Kendall jumps into the water and I frown and go back inside, clearing the dishes from breakfast.
What’s going on with her? Is she really still mad at me? If she is, why isn’t she yelling at me? Why isn’t she telling me I’m a selfish sonofabitch?
Kendall comes back inside after a while and I’m sitting on the couch, staring at the television but not really watching anything.
She starts to walk by me but I grab her wrist, stopping her.
“Are you still mad at me?” I ask.
She pauses for a long moment, and I feel a sense of relief, thinking that now she’ll yell at me.
But she doesn’t.
“No, I’m not mad.”
“Something’s clearly wrong,” I say dryly.
She shakes out of my grip. “No, I just had the wrong idea. Things are different than I thought, that’s all.”
“What’s that supposed to mean?” I ask, frowning.
“I thought maybe I meant something to you. Now I know that I don’t,” she says plainly, and walks into the bathroom.
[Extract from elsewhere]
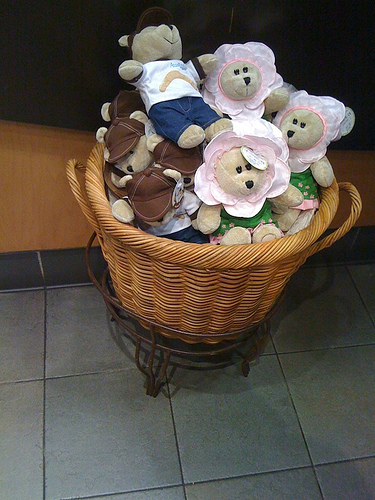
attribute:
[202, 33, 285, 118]
stuffed bear — cute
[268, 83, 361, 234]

I walk in behind her as she strips off her one-piece and gets into the shower. I huff out a breath and take my clothes off, getting in with her.
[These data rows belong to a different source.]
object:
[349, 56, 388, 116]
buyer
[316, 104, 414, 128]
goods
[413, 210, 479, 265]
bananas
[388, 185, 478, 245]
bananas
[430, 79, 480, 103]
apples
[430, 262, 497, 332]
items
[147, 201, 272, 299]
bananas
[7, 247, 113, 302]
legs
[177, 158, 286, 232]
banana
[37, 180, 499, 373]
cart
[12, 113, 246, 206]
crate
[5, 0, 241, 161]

“We’re not done with this conversation,” I warn.
“Could have fooled me,” she says, turning away from me.
“Kendall,” I say.
“Principessa.”
“Don’t call me that!” she barks, turning around, her brown eyes flashing, and there’s a spark. Some signs of life.
“Finally,” I say, and she glares up at me.
“Finally, what?”
“Finally, you say something,” I say, frustrated. “You’ve been dancing around the subject all morning, and I’d rather just have things out in the open.”
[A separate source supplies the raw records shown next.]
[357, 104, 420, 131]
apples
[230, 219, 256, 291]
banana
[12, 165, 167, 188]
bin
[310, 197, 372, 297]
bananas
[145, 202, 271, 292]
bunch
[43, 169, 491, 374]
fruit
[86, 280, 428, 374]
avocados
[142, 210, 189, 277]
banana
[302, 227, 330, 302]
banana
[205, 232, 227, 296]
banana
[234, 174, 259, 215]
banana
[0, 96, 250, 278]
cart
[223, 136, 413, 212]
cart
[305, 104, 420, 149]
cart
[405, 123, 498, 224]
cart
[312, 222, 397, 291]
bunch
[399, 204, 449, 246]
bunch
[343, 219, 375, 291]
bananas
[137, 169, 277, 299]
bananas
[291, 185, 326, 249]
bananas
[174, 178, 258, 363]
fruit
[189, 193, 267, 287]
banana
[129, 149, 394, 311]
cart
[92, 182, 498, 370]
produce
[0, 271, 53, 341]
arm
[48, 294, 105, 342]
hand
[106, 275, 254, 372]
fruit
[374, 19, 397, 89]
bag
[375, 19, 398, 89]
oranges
“What is there to say?” she asks. “What is there to have out in the open? It’s simple. You want me to be yours but you don’t want to be mine. You’re just territorial. You want to go back to your old life. I’ll go back to mine. That’s what will happen when we go back home.”
“And until then?” I ask, my heart dropping.
“Until then, we’re stuck together,” she says, and pauses, rinsing out her hair without missing a beat. She looks back up at me when she’s finished, her hair long and slick down her back. “Or I could go to Dante’s.”
“You said it was too dangerous,” I say, my heart dropping even further.
She shrugs. “And you said it isn’t. Just be careful taking me, and we’ll be all right,” she says.
“Kendall,” I say softly. “That’s not what I want.”
“Well, it’s what I want,” she says finally. “I want to be back home. If this is all temporary, I’d rather it be over sooner rather than later.”
“You don’t mean that,” I say, staring at her incredulously, but she doesn’t answer, just getting out of the shower and grabbing a towel.
I follow her, again, grabbing a towel and slinging it around my waist as I follow her into the guest bedroom.
“You’re wrong, you know,” I say.
“Wrong about what?” she asks, putting on a nightie that I’d bought her.
I grab her wrist, turn her around. “You mean a lot to me.” Her eyes search my face. “You’re the mother of my child.”
Her face falls and she looks away. “Yeah. That’s all I’ll be to you, from now on. Just the mother of your child, right?”
“Quit putting words into my mouth,” I warn.
“That’s what you said,” she says stubbornly.
“That’s not what I said,” I argue, annoyed.
“So then, what did you say, Camden?”
My head is spinning from the hangover and the argument and I’m not sure how to respond. She’s right, I want to go back to my old life. But thinking about her with someone else, ever going on a date with someone else, ever letting someone else touch her… it makes me crazy.
“What do you want from me, Camden?” she asks softly, tears welling in her eyes.
“I don’t…” I pause. “I don’t know,” I say finally, dropping her hand, and she nods, sniffling, and heads into the living room. I don’t follow, sitting down hard on the edge of the bed.
Where do I go from here? Is she really done with me? Is this really the way that things end?